Today I was feeling at first like an old locomotive, struggling to make the first inches of a journey, consumed by inertia*, until I came up with the idea of writing about one of the locations and moments I remember the most from the whole production:
We were on a boat north of Tromsø (Norway), heading with Rolf Seljelid to a miniscule island in a fjord, out to interview him at a property he has nearby, and were stopping there to get some beauty shots. While docking on the pier he told us that speck of land only contained a church and a graveyard with some of the tombstones disseminated outside the initial burial grounds, almost touching the shore. Pointing in the direction of the lonely, modest white building he added: “Sven, when you look at the names and dates on the graves you will notice that practically all of them are of women and children; almost no men were buried on the island. That’s because every man here was a fisherman and many of them either fell overboard in rough weather, or their boats sank or had some other calamity happen while at sea. These waters are so cold that in less than five minutes the body paralyzes and falling overboard meant certain death. So most times there were no corpses to bury, they were never found.”

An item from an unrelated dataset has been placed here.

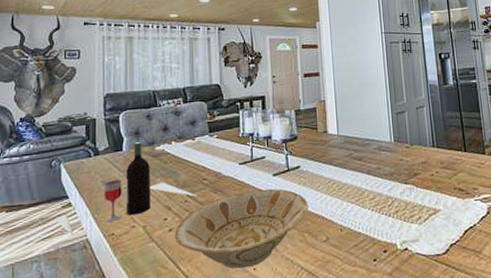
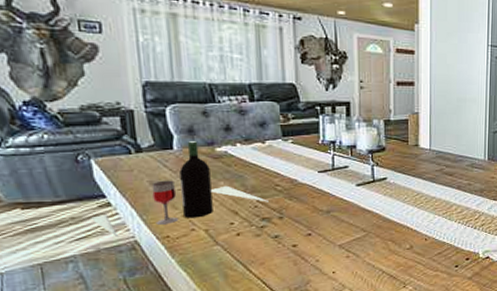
bowl: present [174,188,309,269] -> none [243,198,393,272]

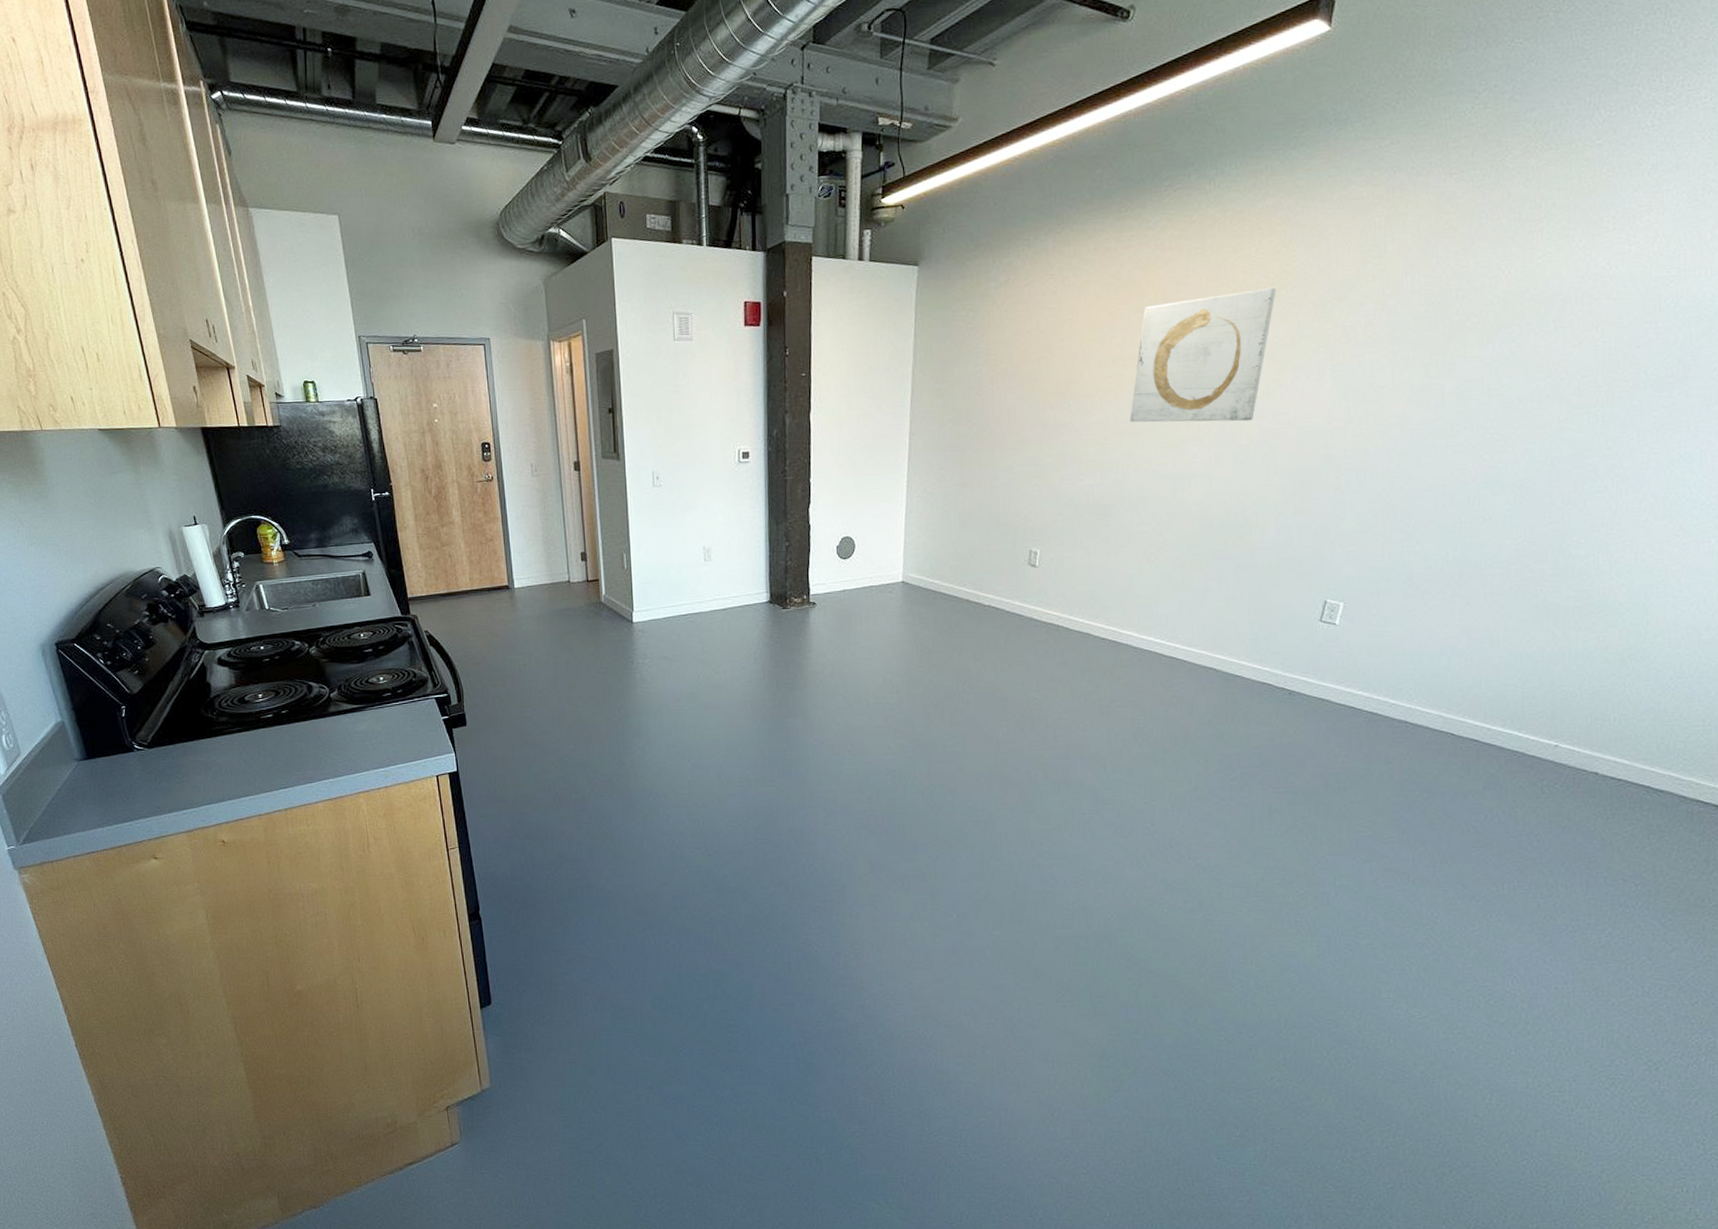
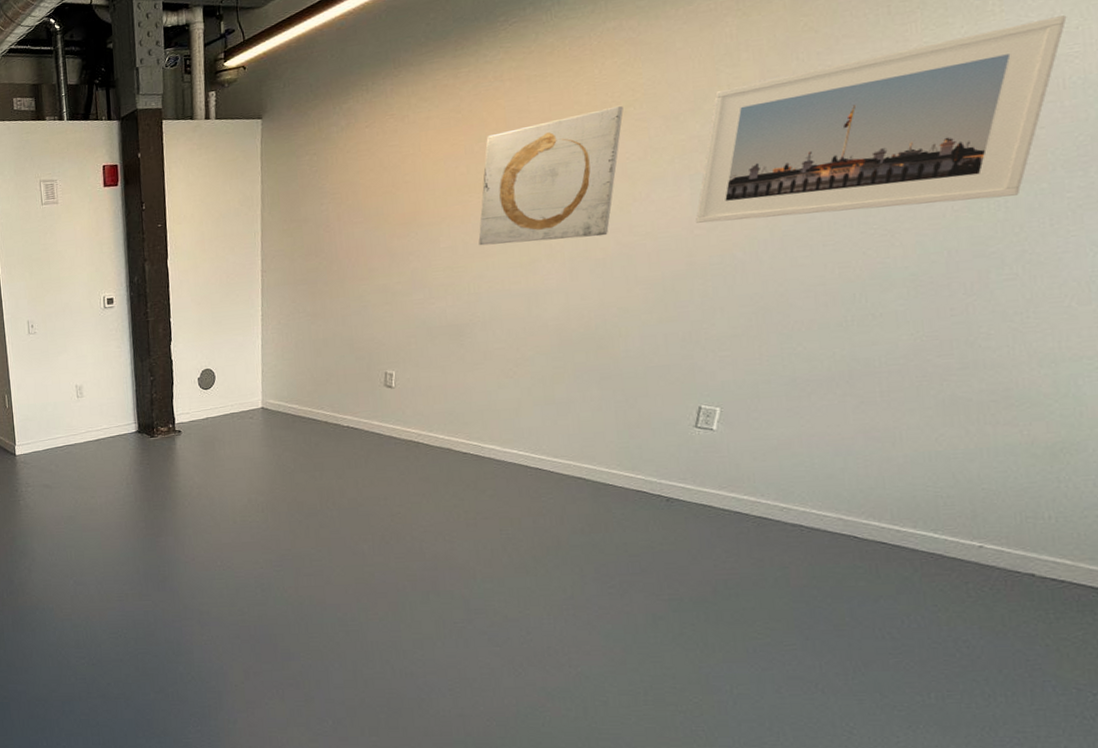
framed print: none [1335,239,1667,416] -> present [696,15,1067,223]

During that afternoon he continued talking about his people, the Sami, and the importance of fishing, how it allowed them not just to survive in that harsh environment, but to never have known a famine in recorded history. All thanks to that quasi frozen sea.
Those words resonated in me. Up until the introduction of potatoes from Peru and Bolivia Europe underwent countless famines. The fact that the last one was actually due to them, or more precisely to the monoculture of one particular variety, is anecdotic: potatoes radically changed life in central and northern Europe. Anyway, it was extraordinary to be there, in such an isolated, rough and extreme place, looking at it under that new light, it felt paradoxical and beautiful. Which seamlessly leads to my conclusion and to a strange demand: we should demand the right of future generations to still find abundant fish in arctic waters and the right to die in a semi frozen ocean if they should fall overboard, because one comes with the other and that that is, is.
*I find interesting that the word “inertia” has the same definition in English and Spanish: “a property of matter by which it continues in its existing state of rest or uniform motion in a straight line…” , but while we almost exclusively use it to talk about objects in motion, in English it is referred to static objects.